En el séptimo día del conflicto, Israel desplegó 50 aeronaves para destruir el búnker del líder supremo en Teherán, mientras EE. UU. inutilizó la flota naval iraní en el mar.

Al cumplirse una semana del estallido del conflicto en Medio Oriente, la ofensiva militar ha alcanzado niveles críticos con bombardeos directos sobre los centros de poder en Irán y Líbano. Durante la madrugada de este viernes, la Fuerza Aérea de Israel ejecutó una operación de gran envergadura en la que participaron 50 aeronaves, logrando la destrucción total del búnker de Alí Khamenei en Teherán. Dicha construcción, diseñada originalmente para proteger al líder supremo, fue reducida a escombros en un ataque que también neutralizó gran parte de los sistemas de defensa aérea y lanzadores de misiles del país persa.
Simultáneamente, las fuerzas de Israel extendieron sus ataques hacia el barrio de Dahiyya, bastión de Hezbollah en el sur de Beirut. En el plano marítimo, Estados Unidos intervino directamente al atacar y neutralizar un buque iraní, intensificando la ofensiva contra la capacidad naval de la república islámica.

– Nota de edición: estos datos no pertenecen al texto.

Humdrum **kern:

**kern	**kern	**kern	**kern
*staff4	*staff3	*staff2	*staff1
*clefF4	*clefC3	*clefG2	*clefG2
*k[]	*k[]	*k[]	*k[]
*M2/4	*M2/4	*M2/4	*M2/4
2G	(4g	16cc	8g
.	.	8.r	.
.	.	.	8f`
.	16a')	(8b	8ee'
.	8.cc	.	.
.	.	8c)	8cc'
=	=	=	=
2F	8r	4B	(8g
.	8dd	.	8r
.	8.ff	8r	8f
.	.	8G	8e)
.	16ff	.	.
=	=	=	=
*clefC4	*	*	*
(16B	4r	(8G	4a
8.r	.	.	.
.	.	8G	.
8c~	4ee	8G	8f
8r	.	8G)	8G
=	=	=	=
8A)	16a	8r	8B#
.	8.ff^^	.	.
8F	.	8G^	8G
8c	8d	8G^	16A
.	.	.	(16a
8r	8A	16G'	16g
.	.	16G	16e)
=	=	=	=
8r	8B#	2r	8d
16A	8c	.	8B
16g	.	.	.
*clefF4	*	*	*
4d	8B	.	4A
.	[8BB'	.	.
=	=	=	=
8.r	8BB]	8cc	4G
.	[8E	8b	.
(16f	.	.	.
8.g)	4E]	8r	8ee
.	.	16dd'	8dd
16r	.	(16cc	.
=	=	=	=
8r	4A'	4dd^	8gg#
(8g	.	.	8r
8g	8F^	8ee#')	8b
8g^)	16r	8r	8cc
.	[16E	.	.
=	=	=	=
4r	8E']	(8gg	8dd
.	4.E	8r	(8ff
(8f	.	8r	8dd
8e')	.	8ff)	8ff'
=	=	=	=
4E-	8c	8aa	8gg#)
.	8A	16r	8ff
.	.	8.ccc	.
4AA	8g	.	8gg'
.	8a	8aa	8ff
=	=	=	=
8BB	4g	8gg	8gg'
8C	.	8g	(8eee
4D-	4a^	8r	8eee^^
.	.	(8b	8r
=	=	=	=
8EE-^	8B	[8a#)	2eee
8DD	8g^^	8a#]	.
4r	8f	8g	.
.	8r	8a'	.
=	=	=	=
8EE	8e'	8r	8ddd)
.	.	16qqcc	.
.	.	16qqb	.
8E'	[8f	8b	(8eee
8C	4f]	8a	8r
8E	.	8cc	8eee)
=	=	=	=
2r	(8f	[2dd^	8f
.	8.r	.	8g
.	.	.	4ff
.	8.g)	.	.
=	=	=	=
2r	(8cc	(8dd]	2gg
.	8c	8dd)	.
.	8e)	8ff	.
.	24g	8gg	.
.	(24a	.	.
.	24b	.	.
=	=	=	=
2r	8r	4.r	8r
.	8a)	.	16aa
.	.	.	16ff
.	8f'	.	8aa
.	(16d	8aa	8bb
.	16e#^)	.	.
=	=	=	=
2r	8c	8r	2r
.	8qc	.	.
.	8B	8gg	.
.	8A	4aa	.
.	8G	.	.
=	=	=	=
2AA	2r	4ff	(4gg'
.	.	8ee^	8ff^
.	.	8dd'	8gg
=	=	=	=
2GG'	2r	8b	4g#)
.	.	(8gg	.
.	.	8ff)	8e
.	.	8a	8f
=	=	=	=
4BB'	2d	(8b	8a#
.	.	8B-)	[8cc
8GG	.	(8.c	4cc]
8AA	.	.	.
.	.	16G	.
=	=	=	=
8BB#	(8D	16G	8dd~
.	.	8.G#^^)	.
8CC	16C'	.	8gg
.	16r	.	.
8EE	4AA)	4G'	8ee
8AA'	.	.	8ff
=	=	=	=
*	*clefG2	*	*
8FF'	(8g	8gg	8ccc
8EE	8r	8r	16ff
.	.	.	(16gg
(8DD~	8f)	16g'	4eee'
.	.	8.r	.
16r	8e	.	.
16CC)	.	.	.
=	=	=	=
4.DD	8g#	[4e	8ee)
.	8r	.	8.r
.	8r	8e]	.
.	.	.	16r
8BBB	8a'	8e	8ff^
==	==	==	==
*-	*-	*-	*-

Represalias y posturas internacionales
Como respuesta a la incursión israelí, el régimen de Teherán lanzó ataques de represalia con drones dirigidos hacia Tel Aviv y naciones vecinas con presencia militar estadounidense, específicamente Qatar y Arabia Saudita; sin embargo, estos últimos lograron frustrar las ofensivas en sus territorios. En Washington, el secretario de Defensa, Pete Hegseth, advirtió que Irán comete un «error de cálculo» al subestimar la capacidad de sostenimiento de los ataques por parte de EE. UU.
Por su parte, el expresidente y figura política Donald Trump señaló que considerar el envío de tropas terrestres es innecesario, afirmando que el régimen iraní «lo ha perdido todo», incluyendo su Armada y sus capacidades estratégicas. A pesar de la advertencia del canciller iraní Abbas Araghchi, el gobierno estadounidense y sus aliados mantienen la presión militar, asegurando que las capacidades de respuesta del país persa se encuentran severamente disminuidas tras siete días de enfrentamientos.